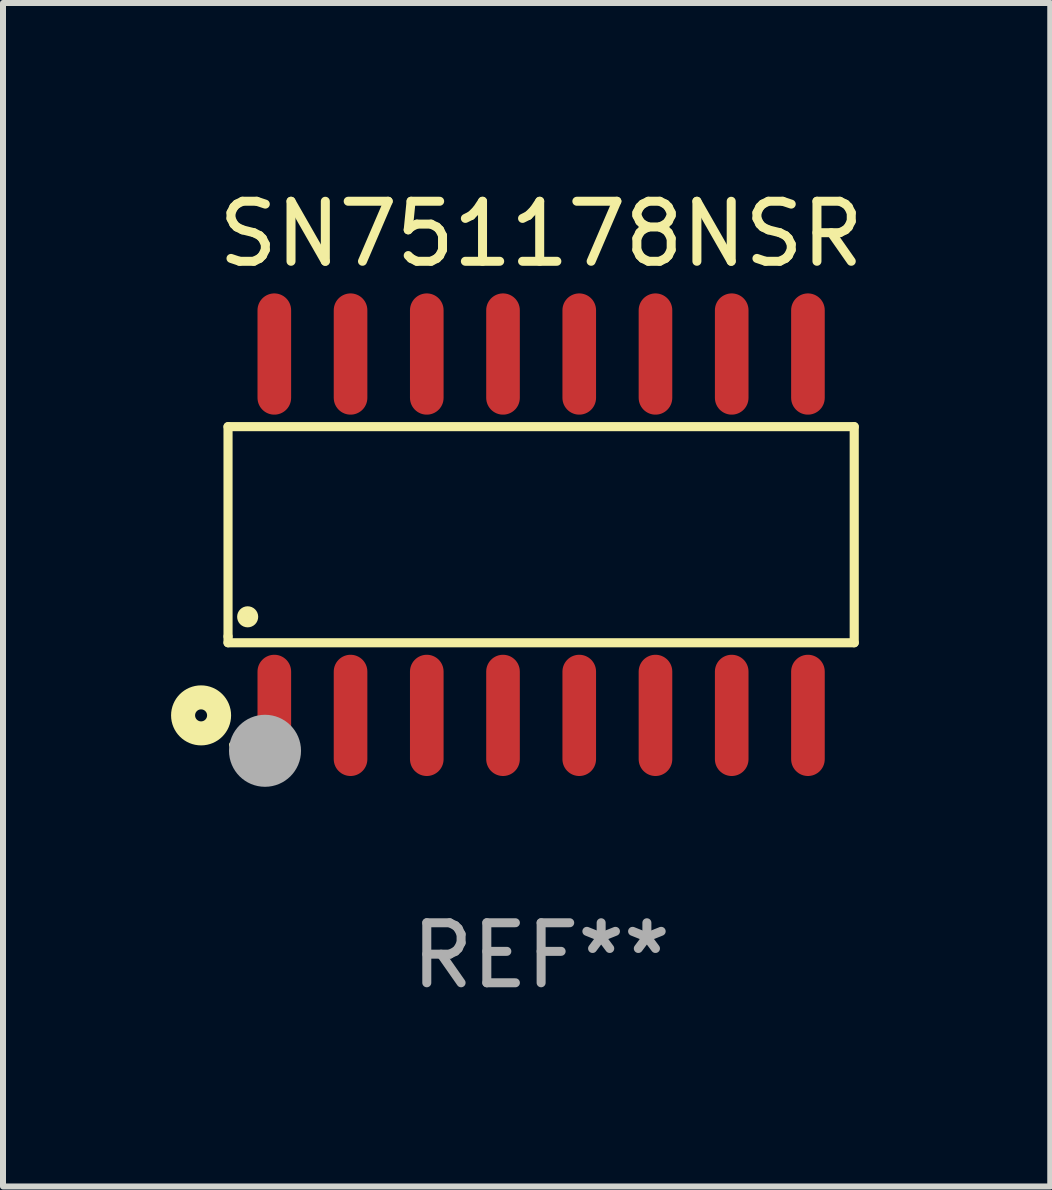
<source format=kicad_pcb>
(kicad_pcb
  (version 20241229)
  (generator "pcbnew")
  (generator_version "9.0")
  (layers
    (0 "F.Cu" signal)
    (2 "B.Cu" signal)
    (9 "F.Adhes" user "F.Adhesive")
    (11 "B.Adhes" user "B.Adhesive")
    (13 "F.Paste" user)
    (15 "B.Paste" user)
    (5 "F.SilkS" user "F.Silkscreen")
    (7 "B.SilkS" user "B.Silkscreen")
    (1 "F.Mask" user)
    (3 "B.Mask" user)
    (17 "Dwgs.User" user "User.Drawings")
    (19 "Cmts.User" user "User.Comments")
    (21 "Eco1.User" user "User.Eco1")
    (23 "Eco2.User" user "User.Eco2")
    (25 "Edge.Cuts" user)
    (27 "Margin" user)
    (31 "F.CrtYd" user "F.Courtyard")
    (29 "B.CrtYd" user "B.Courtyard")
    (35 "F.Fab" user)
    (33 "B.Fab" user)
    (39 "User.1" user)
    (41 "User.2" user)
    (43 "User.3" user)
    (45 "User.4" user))
  (footprint "SN751178NSR"
    (layer "F.Cu")
    (at 5.965 5.858)
    (property "Reference" "SN751178NSR" (at 0 -5.01 0) (layer "F.SilkS") (effects (font (size 1 1) (thickness 0.15))))
    (attr through_hole)
    (fp_line (start -5.216 -1.8) (end 5.216 -1.8) (stroke (width 0.152) (type solid)) (layer "F.SilkS"))
    (fp_line (start -5.216 1.695) (end -5.216 -1.8) (stroke (width 0.152) (type solid)) (layer "F.SilkS"))
    (fp_line (start -5.216 1.8) (end -5.216 1.695) (stroke (width 0.152) (type solid)) (layer "F.SilkS"))
    (fp_line (start 5.216 -1.8) (end 5.216 1.8) (stroke (width 0.152) (type solid)) (layer "F.SilkS"))
    (fp_line (start 5.216 1.8) (end -5.216 1.8) (stroke (width 0.152) (type solid)) (layer "F.SilkS"))
    (fp_circle (center -5.665 3.01) (end -5.565 3.01) (stroke (width 0.4) (type solid)) (fill no) (layer "F.SilkS"))
    (fp_circle (center -5.14 3.5) (end -5.11 3.5) (stroke (width 0.06) (type solid)) (fill no) (layer "F.SilkS"))
    (fp_circle (center -4.889 1.368) (end -4.801 1.368) (stroke (width 0.175) (type solid)) (fill no) (layer "F.SilkS"))
    (fp_circle (center -4.6 3.6) (end -4.3 3.6) (stroke (width 0.6) (type solid)) (fill no) (layer "F.Fab"))
    (fp_text user "REF**" (at 0 7.01 0) (layer "F.Fab") (effects (font (size 1 1) (thickness 0.15))))
    (pad "1" smd oval (at -4.445 3.01) (size 0.56 2.02) (layers "F.Cu" "F.Mask" "F.Paste"))
    (pad "2" smd oval (at -3.175 3.01) (size 0.56 2.02) (layers "F.Cu" "F.Mask" "F.Paste"))
    (pad "3" smd oval (at -1.905 3.01) (size 0.56 2.02) (layers "F.Cu" "F.Mask" "F.Paste"))
    (pad "4" smd oval (at -0.635 3.01) (size 0.56 2.02) (layers "F.Cu" "F.Mask" "F.Paste"))
    (pad "5" smd oval (at 0.635 3.01) (size 0.56 2.02) (layers "F.Cu" "F.Mask" "F.Paste"))
    (pad "6" smd oval (at 1.905 3.01) (size 0.56 2.02) (layers "F.Cu" "F.Mask" "F.Paste"))
    (pad "7" smd oval (at 3.175 3.01) (size 0.56 2.02) (layers "F.Cu" "F.Mask" "F.Paste"))
    (pad "8" smd oval (at 4.445 3.01) (size 0.56 2.02) (layers "F.Cu" "F.Mask" "F.Paste"))
    (pad "9" smd oval (at 4.445 -3.01) (size 0.56 2.02) (layers "F.Cu" "F.Mask" "F.Paste"))
    (pad "10" smd oval (at 3.175 -3.01) (size 0.56 2.02) (layers "F.Cu" "F.Mask" "F.Paste"))
    (pad "11" smd oval (at 1.905 -3.01) (size 0.56 2.02) (layers "F.Cu" "F.Mask" "F.Paste"))
    (pad "12" smd oval (at 0.635 -3.01) (size 0.56 2.02) (layers "F.Cu" "F.Mask" "F.Paste"))
    (pad "13" smd oval (at -0.635 -3.01) (size 0.56 2.02) (layers "F.Cu" "F.Mask" "F.Paste"))
    (pad "14" smd oval (at -1.905 -3.01) (size 0.56 2.02) (layers "F.Cu" "F.Mask" "F.Paste"))
    (pad "15" smd oval (at -3.175 -3.01) (size 0.56 2.02) (layers "F.Cu" "F.Mask" "F.Paste"))
    (pad "16" smd oval (at -4.445 -3.01) (size 0.56 2.02) (layers "F.Cu" "F.Mask" "F.Paste")))
  (gr_rect
    (start -3 -3)
    (end 14.447 16.716)
    (stroke (width 0.1) (type default))
    (fill no)
    (layer "Edge.Cuts")))
</source>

- - -

• **Task to complete**: Scan the entries above for the string "Adhesive" and copy each line containing it.

• **Answer for this exercise**:
    (9 "F.Adhes" user "F.Adhesive")
    (11 "B.Adhes" user "B.Adhesive")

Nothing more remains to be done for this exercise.